Le Berry romantique

J'aime Franz, c'est une partie de mon propre sang.

- George Sand

Par Jean-Yves Clément

Liszt et George Sand

L’œuvre de certains artistes, c’est leur vie. Inséparablement identifiés l’un à l’autre, ils sont semblables à ces divinités de la fable, dont l’existence était enchaînée à celle d’un arbre des forêts, écrit Liszt dans la deuxième de ses Lettres d’un bachelier es musique, adressée à George Sand.

Cette définition pourrait s’appliquer indifféremment aux deux créateurs-amis. Liszt est présenté à George Sand par Alfred de Musset fin 1834, alors que le compositeur vit le début de sa passion amoureuse avec Marie d’Agoult. Le couple viendra deux fois à Nohant, en 1837, peu de temps après la première rencontre de George Sand et Chopin, l’année précédente ; rencontre organisée à l’initiative de Franz et Marie (Chopin dédiera à chacun les recueils de ses Etudes). L’amitié, voire la passion que Sand témoigne à l’égard du musicien s’étioleront avec le temps, au fur et à mesure de la dégradation de ses relations avec la maîtresse de Liszt, au caractère difficile, et dont les qualités d’écrivain estimable ne pourront rivaliser à son grand dam avec celles de son amie et modèle un temps. « La gloire de George Sand a coûté bien des larmes à Mme d’Agoult », confessera Liszt…

Liszt et George Sand – Caricature de Maurice Sand

Humanisme en partage

Liszt et Sand partagent en commun l’humanisme social et religieux prôné par Félicité de Lammenais, écrivain, prêtre et philosophe d’une grande influence ; autant de valeurs de fraternité qui s’incarneront dans leurs oeuvres. Pour les deux amis, qui se dédieront mutuellement des textes importants et partageront en commun nombre d’idées (ainsi Sand écrira à Liszt « Oui, la musique, c’est la prière, c’est la foi, c’est l’amitié, c’est l’association par excellence… »), l’art n’est qu’un moyen, certes privilégié, d’aller vers Dieu comme vers les hommes.
Au-delà d’un vibrant amour de la nature, en vigueur chez les artistes du temps, un même panthéisme parcourt l’oeuvre des deux créateurs, tel qu’il s’affirmera en particulier dans les trois livres des Années de Pèlerinage de Liszt ; des Années qui constituent également un livre de voyages auquel George Sand sera associée concrètement au début de l’escapade en Suisse de Franz et Marie.

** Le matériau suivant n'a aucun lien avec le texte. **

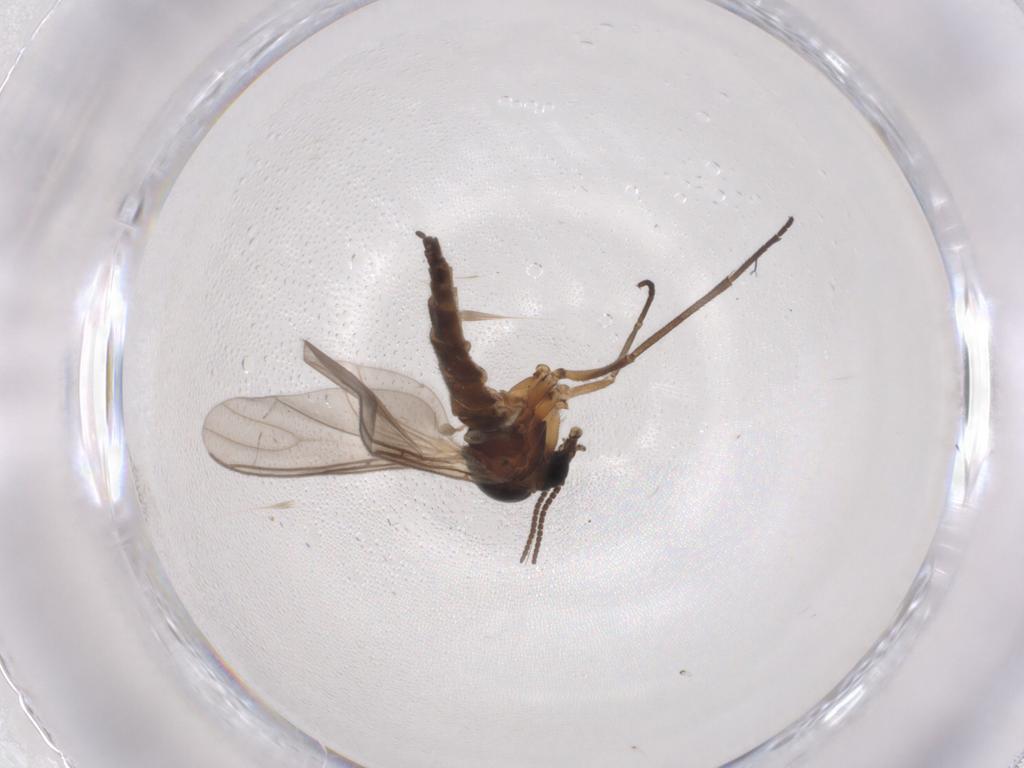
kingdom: Animalia
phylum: Arthropoda
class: Insecta
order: Diptera
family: Sciaridae
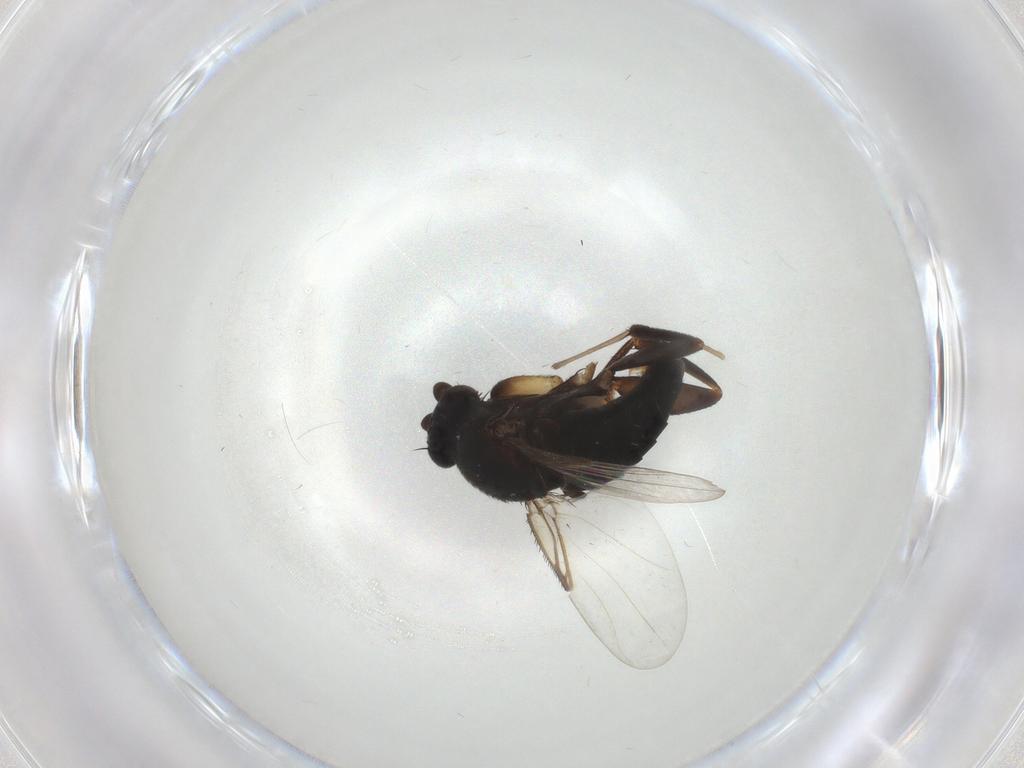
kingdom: Animalia
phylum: Arthropoda
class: Insecta
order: Diptera
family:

Si, au mois d’août, vous étiez encore à Nohant, nous pourrions réaliser notre ancien projet de festival à Châteauroux.

- Franz Liszt à George Sand

Liszt à Nohant

Manuscrit autographe de Franz Liszt – Lettre à George Sand, 30 mai 1844

 

Je suis allé chercher un abri dans le coin le plus reculé du Berry, cette prosaïque province, si divinement poétisée par George Sand. Là, sous le toit de notre illustre amie, j’ai vécu trois mois d’une vie pleine et sentie, dont j’ai pieusement recueilli toutes les heures dans ma mémoire. Franz Liszt

Lors de ses séjours à Nohant, Liszt transcrira deux compositeurs essentiels pour lui et son œuvre, Beethoven et Schubert. Beethoven d’abord, son dieu en musique (« Pour nous, musiciens, l’œuvre de Beethoven est semblable à la colonne de nuée et de feu qui conduisit les Israélites à travers le désert, colonne de nuée pour nous conduire le jour, colonne de feu pour nous éclairer la nuit, afin que nous marchions jour et nuit. »). Deux de ses symphonies, les célèbres 5ème et 6ème, dite « Pastorale », seront transcrites à Nohant, devenant de véritables « partitions pour piano » à part entière selon la dénomination de Liszt lui-même, saisissantes « radiographies » pianistiques des chefs-d’œuvre du titan de Bonn. Une Symphonie « Pastorale » au sujet de laquelle Sand écrira un texte fantasmagorique très étonnant dans ses Sketches and hints.
Schubert est pour Liszt une sorte de frère en musique (« Ô génie éternellement jaillissant, génie plein d’amour ! Ô cher héros du ciel de ma jeunesse ! »). Liszt transcrira près de 60 de ses lieder, dont quelques-uns à Nohant, comme le célèbre Erlkönig (Le Roi des aulnes) d’après Goethe, que Sand évoque directement et de très poétique façon dans ses Entretiens journaliers.
Autant de preuves de l’affinité élective si profonde qui exista entre ces deux figures d’exception du romantisme rayonnant et qui trouva son accomplissement dans le sol du Berry de George Sand.